The failure of BYJU’S and fall from grace for its founder and leader Byju Raveendran has tainted the image of the sector. 

It’s perhaps one reason why some edtech founders — especially those with a track record of multiple startups in this sector — have not returned to the edtech fold. The scathing experience of the past two years has created a paucity of entrepreneurs willing to solve the problems in education, or, perhaps, they are waiting for the arrival of patient capital. 

Education as a sector is arguably an impact investment area. It’s not possible to build a sustainable business without the patient capital that impact investing brings. 

India’s impact investment space is rapidly growing, especially as more and more domestic limited partners and HNIs are backing impact funds. This domestic capital could very well refuel the hopes of India’s edtech ecosystem in the next couple of years. 

In the past, we have written about why second-time founders and serial entrepreneurs are key for India’s startup and tech ecosystem to mature. Being a repeat founder is a major advantage since such entrepreneurs come with deep insights into the industry and have tried to solve problems in the past. 

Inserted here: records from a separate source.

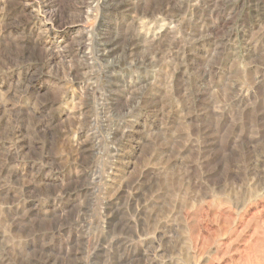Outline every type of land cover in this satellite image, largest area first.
I'll return each instance as SVG.
<instances>
[{
  "label": "rangeland",
  "instance_id": "1",
  "mask_svg": "<svg viewBox=\"0 0 264 264\" xmlns=\"http://www.w3.org/2000/svg\"><path fill=\"white\" fill-rule=\"evenodd\" d=\"M0 264H264V0H0Z\"/></svg>",
  "mask_w": 264,
  "mask_h": 264
}]
</instances>
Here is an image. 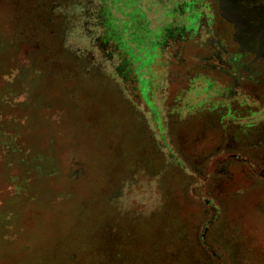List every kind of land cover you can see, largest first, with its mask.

In many cases, they already have the faith of investors and pass due diligence easily at the seed stage because of their domain knowledge. Due diligence is thin in the case of early stage investing, but gets even thinner in the case of a notable founder. 

Investors also claim that past experience reduces the chances of failure in many cases, particularly in terms of unit economics and product-market fit.

The edtech industry has undergone a huge reset, and getting things back on track or reviving the value will not be easy. Today, it looks like the future of edtech is about painting within the lines drawn by traditional and legacy coaching players. 

Offline coaching is the only game in town that’s getting funds. Changing this requires new energy and fresh ideas, perhaps even more first-time founders. But a lot of the onus will lie on those who have already tried their hands and burnt their fingers in the cauldron. Will these edtech founders rise to the challenge?